• _EXTRACTED DATA_
┄┄┄┄┄┄
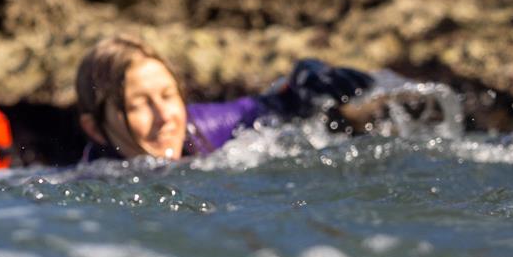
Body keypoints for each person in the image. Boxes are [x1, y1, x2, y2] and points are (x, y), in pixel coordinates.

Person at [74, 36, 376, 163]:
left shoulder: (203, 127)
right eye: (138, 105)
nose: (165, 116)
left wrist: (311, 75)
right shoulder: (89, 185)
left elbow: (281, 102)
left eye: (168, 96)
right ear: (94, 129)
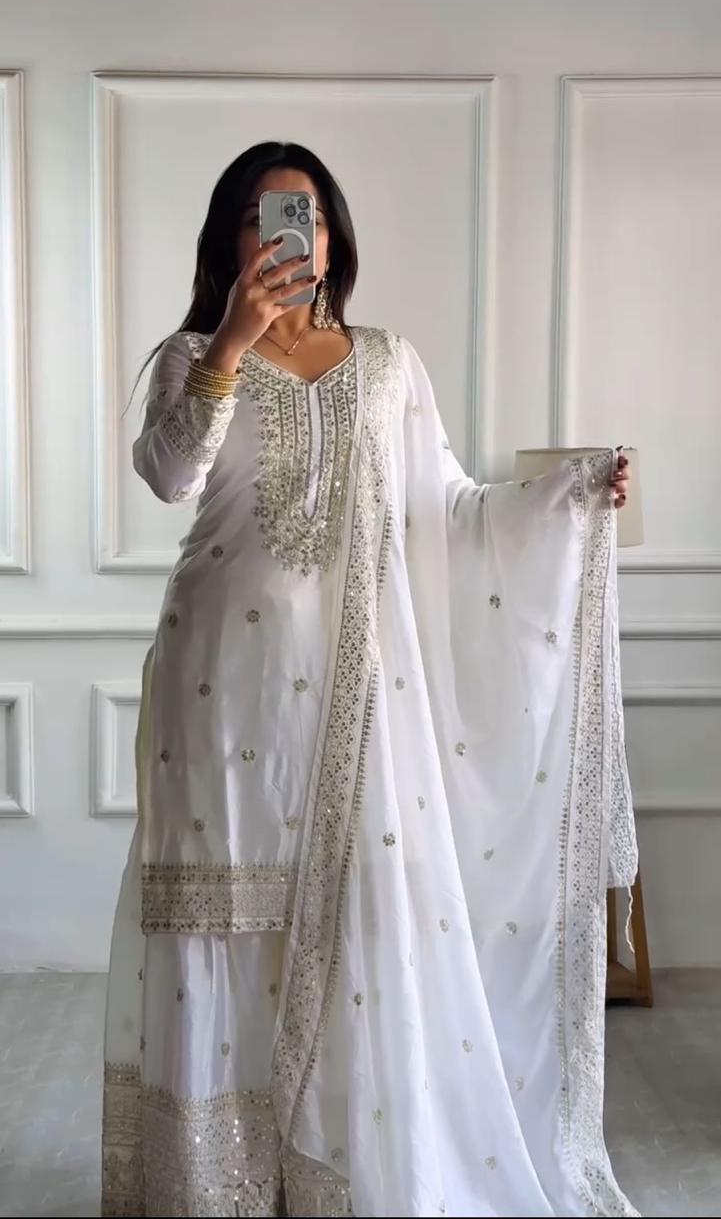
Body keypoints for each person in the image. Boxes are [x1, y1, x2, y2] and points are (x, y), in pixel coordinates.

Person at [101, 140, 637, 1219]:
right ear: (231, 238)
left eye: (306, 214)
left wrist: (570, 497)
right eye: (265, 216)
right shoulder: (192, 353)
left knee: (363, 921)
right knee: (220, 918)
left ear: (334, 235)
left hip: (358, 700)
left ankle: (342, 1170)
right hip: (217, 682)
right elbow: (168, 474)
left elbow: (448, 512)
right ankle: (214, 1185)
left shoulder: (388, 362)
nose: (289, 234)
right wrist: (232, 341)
┄┄┄┄┄┄
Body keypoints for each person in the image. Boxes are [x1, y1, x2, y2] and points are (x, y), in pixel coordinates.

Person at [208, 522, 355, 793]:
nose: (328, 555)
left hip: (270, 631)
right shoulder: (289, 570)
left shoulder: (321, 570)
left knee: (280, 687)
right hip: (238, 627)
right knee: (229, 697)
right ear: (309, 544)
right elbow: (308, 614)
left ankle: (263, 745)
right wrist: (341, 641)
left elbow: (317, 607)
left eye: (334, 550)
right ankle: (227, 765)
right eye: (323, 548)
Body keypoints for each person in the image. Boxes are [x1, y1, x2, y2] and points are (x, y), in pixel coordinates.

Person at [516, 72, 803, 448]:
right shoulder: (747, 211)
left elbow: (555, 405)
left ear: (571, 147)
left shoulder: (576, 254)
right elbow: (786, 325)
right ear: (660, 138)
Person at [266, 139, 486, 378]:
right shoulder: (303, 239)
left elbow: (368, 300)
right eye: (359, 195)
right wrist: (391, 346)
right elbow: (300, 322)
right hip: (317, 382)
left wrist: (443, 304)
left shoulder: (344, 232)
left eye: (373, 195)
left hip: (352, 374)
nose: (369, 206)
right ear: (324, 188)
┄┄┄┄┄┄
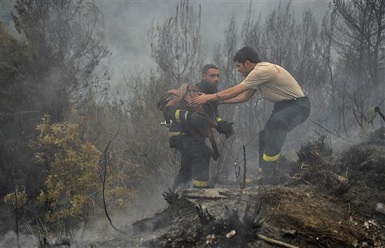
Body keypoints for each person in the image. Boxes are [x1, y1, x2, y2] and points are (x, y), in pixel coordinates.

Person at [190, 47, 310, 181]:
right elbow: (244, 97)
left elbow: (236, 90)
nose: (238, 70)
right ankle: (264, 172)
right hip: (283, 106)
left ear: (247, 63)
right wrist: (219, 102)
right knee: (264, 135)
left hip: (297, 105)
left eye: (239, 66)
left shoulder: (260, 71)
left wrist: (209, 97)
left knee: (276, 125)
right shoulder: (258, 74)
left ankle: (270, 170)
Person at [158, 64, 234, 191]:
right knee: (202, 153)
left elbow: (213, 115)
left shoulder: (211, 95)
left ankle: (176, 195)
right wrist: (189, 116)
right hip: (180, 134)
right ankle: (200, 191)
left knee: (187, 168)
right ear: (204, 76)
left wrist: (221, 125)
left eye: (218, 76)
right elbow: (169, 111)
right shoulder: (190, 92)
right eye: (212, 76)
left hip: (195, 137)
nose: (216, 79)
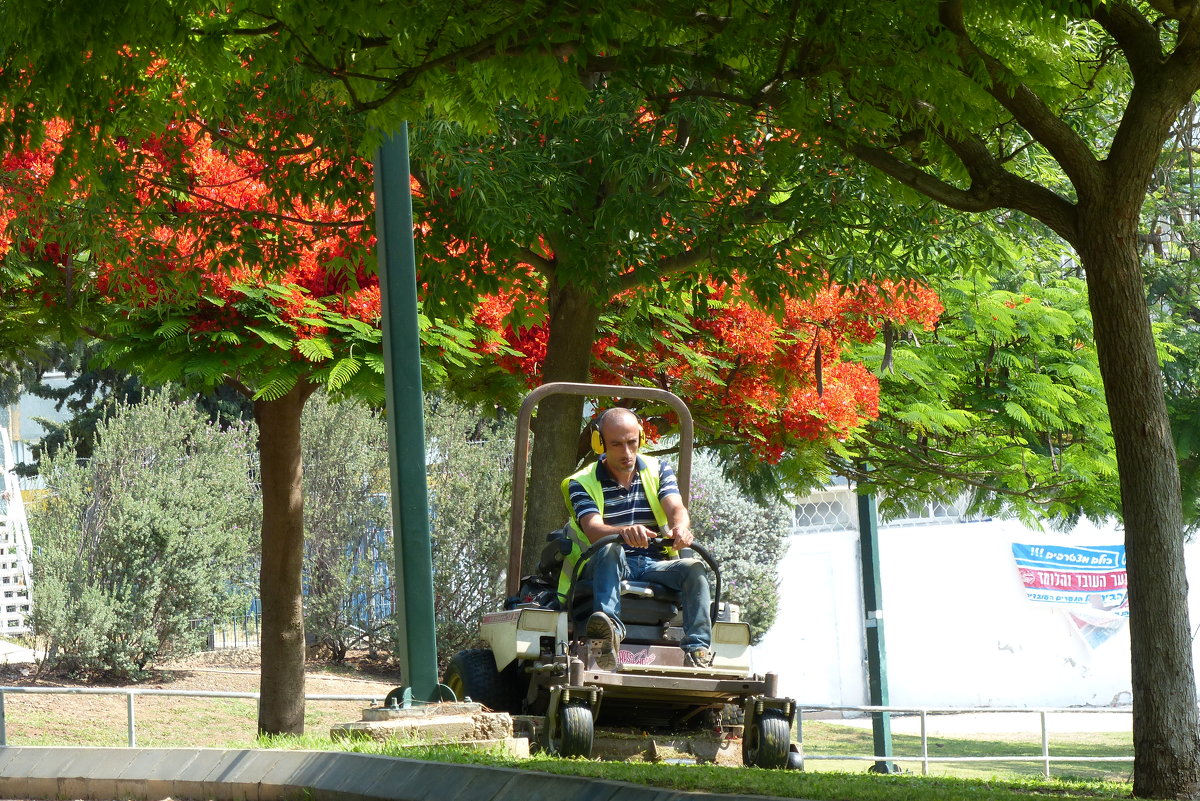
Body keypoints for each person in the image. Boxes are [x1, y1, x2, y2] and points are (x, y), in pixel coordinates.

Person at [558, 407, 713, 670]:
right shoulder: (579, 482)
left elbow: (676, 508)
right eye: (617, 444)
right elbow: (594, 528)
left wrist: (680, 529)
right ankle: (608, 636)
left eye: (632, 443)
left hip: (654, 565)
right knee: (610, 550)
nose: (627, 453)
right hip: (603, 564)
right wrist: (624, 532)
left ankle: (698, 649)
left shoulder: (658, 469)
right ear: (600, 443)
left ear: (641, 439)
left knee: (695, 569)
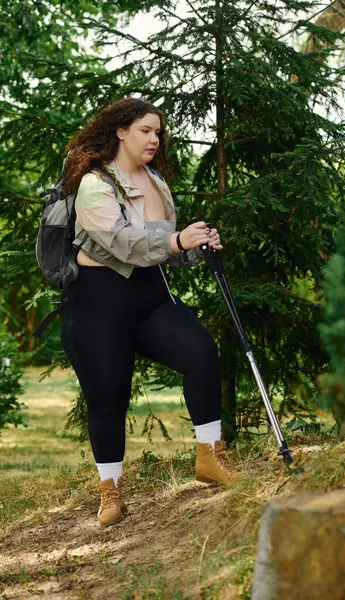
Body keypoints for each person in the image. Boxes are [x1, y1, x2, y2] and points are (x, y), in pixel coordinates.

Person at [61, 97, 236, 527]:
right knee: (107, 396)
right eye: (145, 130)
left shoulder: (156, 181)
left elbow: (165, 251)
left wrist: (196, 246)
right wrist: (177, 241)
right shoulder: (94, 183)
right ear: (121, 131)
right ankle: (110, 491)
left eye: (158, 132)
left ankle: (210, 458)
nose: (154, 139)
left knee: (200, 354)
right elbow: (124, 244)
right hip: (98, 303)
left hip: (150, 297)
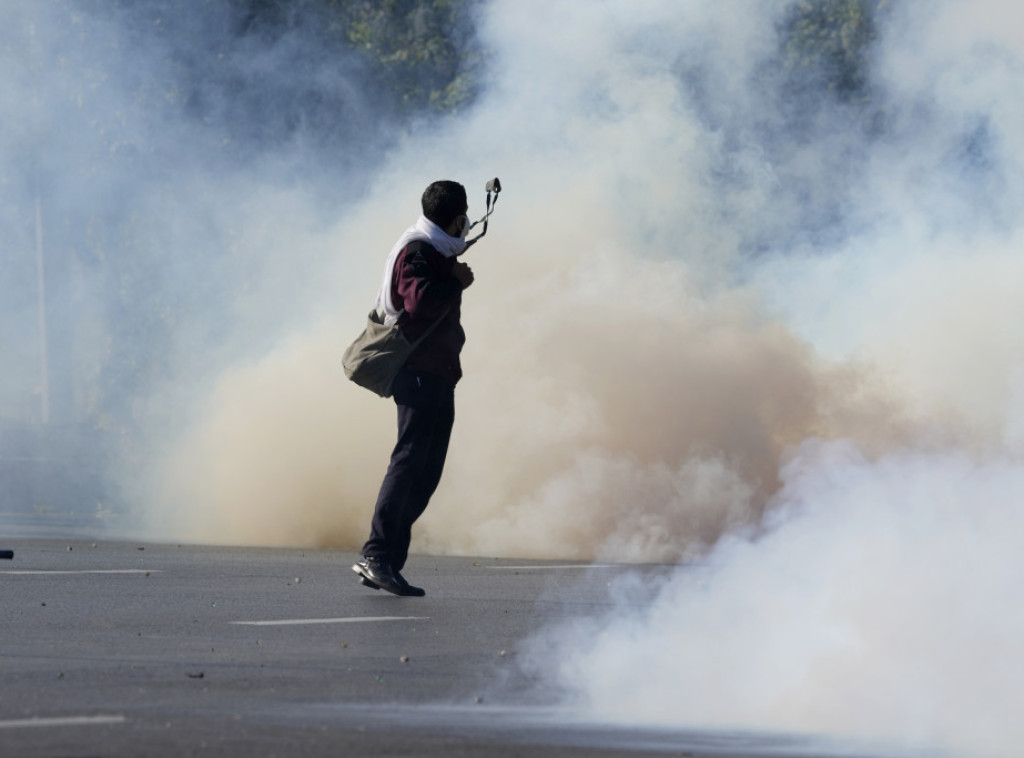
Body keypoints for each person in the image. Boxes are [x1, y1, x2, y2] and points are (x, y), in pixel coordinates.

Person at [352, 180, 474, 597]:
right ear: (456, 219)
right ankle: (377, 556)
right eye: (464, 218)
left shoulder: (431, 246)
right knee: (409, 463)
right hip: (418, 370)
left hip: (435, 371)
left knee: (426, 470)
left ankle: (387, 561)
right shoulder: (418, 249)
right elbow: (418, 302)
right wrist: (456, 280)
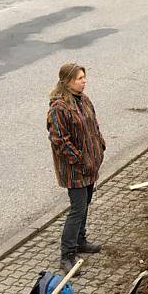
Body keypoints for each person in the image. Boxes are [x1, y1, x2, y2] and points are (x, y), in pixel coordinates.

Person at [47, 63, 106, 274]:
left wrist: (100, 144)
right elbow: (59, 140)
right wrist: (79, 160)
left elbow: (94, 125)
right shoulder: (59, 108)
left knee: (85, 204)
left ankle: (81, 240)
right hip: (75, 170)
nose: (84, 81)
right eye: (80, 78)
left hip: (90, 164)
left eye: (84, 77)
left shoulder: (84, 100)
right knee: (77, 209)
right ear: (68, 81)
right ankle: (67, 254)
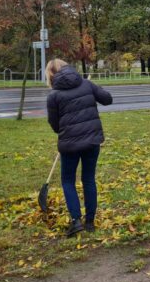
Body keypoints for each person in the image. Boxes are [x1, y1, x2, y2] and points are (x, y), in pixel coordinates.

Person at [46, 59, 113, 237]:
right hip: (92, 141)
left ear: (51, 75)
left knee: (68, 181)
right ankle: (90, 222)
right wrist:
┄┄┄┄┄┄
• _ASSIGNED TASK_
Beginning at the line with "right eye: (359, 195)" and ending at the line with "right ear: (324, 188)", reproduce each line of the data above exactly, and add no other lines.

• _RESULT OF THE TASK_
right eye: (359, 195)
right wrist: (391, 346)
right elbow: (300, 322)
right hip: (317, 382)
left wrist: (443, 304)
left shoulder: (344, 232)
left eye: (373, 195)
left hip: (352, 374)
nose: (369, 206)
right ear: (324, 188)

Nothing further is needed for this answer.